The DHA in self-tanners reacts with certain chemicals in sunscreen, breaking them down and reducing SPF protection.
For the deepest, longest-lasting tan, apply self-tanner first. Wait at least 24 hours before applying sunscreen and heading outdoors.
Be Cautious During Peak Sun Hours
To quickly develop a healthy tan without overdoing it:
- Avoid sunbathing between 10am and 4pm when UV intensity is strongest.
- Take frequent shade breaks to limit your overall UV exposure.
- Wear UV-blocking sunglasses and wide-brimmed hats for extra protection.
- Reapply sunscreen diligently every 2 hours. Sweating and swimming wash it away.
- Stay hydrated by drinking plenty of water. Dehydration impairs your body’s ability to deal with sun exposure.
Soothe Skin Afterwards
Once you’ve finished tanning for the day:
- Apply soothing aloe vera gel to prevent peeling and moisturize.
- Hydrate by drinking extra fluids. Dehydration impairs your skin’s recovery.

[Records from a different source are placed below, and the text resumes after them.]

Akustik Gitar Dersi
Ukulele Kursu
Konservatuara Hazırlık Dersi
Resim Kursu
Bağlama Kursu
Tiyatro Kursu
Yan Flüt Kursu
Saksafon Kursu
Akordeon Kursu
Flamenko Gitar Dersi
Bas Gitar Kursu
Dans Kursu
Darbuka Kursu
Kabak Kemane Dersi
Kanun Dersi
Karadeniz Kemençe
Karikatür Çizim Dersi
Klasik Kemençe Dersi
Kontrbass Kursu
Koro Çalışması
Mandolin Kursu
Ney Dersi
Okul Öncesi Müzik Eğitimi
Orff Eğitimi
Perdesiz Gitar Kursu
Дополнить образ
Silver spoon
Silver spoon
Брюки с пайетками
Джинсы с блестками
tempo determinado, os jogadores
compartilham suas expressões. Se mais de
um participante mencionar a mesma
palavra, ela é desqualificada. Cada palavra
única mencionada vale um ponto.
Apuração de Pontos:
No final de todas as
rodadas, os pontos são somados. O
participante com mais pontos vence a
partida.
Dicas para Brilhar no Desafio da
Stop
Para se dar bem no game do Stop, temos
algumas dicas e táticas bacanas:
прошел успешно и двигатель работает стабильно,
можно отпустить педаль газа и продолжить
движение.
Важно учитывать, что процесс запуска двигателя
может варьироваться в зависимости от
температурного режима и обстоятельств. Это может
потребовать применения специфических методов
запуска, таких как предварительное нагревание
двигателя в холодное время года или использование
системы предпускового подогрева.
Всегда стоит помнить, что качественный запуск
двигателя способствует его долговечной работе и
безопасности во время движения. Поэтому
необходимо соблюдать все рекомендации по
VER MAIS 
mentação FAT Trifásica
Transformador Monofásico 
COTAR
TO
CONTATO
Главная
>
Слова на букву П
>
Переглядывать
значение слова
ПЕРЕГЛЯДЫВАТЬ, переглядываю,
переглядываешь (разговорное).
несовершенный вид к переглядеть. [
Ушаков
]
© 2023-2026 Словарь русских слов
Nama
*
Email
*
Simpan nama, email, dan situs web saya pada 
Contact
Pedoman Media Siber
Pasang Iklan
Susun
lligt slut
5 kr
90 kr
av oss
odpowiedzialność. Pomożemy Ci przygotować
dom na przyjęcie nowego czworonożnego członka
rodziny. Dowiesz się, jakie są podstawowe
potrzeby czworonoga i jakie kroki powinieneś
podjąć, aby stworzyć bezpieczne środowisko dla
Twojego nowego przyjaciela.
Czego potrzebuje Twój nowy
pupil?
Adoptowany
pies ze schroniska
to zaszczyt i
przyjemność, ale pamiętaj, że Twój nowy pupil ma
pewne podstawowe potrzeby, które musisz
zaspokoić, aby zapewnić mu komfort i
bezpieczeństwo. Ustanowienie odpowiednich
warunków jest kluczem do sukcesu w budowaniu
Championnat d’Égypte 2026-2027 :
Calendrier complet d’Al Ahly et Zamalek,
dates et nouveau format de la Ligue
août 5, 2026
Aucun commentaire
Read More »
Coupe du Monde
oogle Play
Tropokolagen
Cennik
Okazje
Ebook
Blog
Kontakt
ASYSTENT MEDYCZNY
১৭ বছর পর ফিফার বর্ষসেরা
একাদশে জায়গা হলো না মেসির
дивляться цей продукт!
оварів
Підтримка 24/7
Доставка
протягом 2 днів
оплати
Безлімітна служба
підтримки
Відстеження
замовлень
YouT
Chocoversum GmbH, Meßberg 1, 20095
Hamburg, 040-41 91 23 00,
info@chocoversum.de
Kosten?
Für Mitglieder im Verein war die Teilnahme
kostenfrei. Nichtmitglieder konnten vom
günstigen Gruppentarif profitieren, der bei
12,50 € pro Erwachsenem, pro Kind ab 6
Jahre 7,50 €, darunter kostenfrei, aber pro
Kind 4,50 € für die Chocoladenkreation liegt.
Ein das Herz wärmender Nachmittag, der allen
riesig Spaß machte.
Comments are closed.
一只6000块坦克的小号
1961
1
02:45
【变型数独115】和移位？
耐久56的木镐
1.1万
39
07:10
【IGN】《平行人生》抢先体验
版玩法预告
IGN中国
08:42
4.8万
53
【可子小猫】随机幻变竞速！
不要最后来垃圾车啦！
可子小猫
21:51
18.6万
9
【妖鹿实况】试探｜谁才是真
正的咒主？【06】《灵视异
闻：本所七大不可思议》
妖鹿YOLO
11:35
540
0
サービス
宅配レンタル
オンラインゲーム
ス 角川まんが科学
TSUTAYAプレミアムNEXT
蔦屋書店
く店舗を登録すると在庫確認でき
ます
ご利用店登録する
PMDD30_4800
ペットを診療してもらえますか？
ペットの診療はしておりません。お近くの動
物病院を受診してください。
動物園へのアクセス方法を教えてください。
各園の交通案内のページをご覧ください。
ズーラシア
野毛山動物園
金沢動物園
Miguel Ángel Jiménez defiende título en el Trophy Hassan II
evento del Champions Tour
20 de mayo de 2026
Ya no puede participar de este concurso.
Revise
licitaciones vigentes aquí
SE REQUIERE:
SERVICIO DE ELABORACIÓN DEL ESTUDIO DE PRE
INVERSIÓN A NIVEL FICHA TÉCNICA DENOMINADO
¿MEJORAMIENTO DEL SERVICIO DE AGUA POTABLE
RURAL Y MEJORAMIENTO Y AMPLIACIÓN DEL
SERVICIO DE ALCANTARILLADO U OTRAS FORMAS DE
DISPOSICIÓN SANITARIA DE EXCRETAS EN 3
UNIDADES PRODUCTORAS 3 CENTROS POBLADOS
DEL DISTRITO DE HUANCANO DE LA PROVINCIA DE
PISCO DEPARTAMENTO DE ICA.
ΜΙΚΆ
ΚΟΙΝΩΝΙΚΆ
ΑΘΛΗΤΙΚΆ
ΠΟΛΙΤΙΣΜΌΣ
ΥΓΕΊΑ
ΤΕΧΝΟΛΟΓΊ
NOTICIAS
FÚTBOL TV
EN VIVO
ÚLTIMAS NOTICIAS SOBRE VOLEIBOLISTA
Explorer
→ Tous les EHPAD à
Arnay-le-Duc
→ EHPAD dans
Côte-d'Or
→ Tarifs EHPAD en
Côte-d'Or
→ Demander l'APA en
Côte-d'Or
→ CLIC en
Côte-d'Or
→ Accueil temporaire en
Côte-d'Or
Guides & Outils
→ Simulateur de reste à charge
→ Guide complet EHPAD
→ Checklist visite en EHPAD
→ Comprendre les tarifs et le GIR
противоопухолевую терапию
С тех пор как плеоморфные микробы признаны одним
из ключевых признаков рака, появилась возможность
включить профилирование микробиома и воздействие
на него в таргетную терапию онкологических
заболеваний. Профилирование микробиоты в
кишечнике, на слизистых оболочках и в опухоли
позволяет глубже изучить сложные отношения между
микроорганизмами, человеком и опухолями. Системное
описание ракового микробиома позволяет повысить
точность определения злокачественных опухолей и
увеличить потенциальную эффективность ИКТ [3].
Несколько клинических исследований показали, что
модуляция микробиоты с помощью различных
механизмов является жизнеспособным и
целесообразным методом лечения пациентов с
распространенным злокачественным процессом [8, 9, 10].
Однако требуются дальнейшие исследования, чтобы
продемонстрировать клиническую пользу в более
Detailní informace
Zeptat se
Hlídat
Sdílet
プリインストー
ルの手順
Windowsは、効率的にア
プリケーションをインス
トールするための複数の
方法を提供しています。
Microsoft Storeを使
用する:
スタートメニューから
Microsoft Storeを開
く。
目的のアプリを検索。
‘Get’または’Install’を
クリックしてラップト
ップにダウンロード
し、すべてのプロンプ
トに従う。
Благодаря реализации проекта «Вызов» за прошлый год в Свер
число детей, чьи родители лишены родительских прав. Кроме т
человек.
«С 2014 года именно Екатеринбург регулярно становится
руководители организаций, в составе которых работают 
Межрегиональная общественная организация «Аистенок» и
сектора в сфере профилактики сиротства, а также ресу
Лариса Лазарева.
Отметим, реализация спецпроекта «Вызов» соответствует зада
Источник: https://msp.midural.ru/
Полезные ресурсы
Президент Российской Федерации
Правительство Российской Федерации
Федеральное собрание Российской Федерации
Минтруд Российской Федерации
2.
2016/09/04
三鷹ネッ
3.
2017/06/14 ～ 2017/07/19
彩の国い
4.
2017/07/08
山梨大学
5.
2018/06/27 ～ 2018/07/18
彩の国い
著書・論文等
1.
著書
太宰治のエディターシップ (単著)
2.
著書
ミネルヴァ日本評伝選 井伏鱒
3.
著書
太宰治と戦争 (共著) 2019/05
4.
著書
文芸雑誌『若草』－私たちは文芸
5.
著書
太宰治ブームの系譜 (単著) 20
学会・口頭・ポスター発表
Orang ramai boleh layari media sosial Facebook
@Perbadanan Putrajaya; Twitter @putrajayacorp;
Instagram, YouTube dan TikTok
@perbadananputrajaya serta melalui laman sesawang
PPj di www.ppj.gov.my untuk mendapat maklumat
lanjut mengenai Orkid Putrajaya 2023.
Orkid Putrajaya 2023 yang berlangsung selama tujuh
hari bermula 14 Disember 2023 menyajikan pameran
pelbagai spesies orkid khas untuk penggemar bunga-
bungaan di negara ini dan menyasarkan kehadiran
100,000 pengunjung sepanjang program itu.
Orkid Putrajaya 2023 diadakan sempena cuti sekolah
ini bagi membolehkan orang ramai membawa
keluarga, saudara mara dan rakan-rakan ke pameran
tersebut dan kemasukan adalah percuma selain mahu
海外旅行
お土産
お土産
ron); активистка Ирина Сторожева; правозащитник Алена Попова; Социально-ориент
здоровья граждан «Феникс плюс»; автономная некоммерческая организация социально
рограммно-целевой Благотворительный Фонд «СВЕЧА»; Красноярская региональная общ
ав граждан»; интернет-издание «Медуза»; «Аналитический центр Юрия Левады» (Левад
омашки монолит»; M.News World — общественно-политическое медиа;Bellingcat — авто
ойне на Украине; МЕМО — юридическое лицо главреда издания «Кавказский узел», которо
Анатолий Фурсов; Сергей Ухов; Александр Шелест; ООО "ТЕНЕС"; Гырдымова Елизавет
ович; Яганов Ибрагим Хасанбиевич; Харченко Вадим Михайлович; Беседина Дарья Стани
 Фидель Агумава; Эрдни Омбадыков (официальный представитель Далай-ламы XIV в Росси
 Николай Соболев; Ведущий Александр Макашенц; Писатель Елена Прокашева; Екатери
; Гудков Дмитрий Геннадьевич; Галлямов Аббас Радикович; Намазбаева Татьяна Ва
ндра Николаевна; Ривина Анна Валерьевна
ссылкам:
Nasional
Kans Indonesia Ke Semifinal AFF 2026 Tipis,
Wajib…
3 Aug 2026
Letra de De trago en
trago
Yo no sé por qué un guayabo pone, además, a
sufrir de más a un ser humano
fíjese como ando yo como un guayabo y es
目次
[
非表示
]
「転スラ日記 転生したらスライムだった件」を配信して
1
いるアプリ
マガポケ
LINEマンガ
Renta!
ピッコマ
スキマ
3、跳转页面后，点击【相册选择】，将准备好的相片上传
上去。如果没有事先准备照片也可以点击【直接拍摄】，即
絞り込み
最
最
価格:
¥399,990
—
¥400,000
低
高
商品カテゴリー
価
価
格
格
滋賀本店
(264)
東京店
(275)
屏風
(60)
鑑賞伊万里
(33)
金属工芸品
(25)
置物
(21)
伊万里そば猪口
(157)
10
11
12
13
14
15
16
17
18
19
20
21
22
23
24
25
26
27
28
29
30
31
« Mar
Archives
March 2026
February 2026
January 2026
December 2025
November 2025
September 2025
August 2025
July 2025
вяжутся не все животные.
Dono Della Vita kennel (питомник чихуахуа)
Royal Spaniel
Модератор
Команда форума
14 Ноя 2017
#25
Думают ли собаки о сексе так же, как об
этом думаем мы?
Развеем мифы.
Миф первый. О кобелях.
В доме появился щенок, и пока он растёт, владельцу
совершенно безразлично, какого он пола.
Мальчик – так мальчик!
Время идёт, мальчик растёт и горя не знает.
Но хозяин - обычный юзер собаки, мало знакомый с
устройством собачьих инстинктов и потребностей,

- Take a cool shower or bath to refresh your skin. Avoid harsh scrubbing.
- Use an after-sun lotion, but avoid products with high alcohol content which can dry out skin.
- Moisturize daily while your tan develops over the next 48 hours.
- Let your skin fully recover before tanning again. Don’t overdo it.
Achieving an attractive summer tan quickly is tempting. But repeated, excessive UV exposure damages your skin and health. Use these tips to tan faster safely:
- Apply broad spectrum SPF 30+ sunscreen and reapply often.
- Know your ideal tanning time limit based on skin type.
- Seek shade and avoid peak sun between 10am to 4pm.
- Eat sun-friendly foods high in antioxidants.
- Hydrate and soothe skin afterwards to allow your tan to fully develop.
Focus on quality tanning sessions rather than quantity. Be smart to achieve a healthy glow you’ll love showing off all summer long!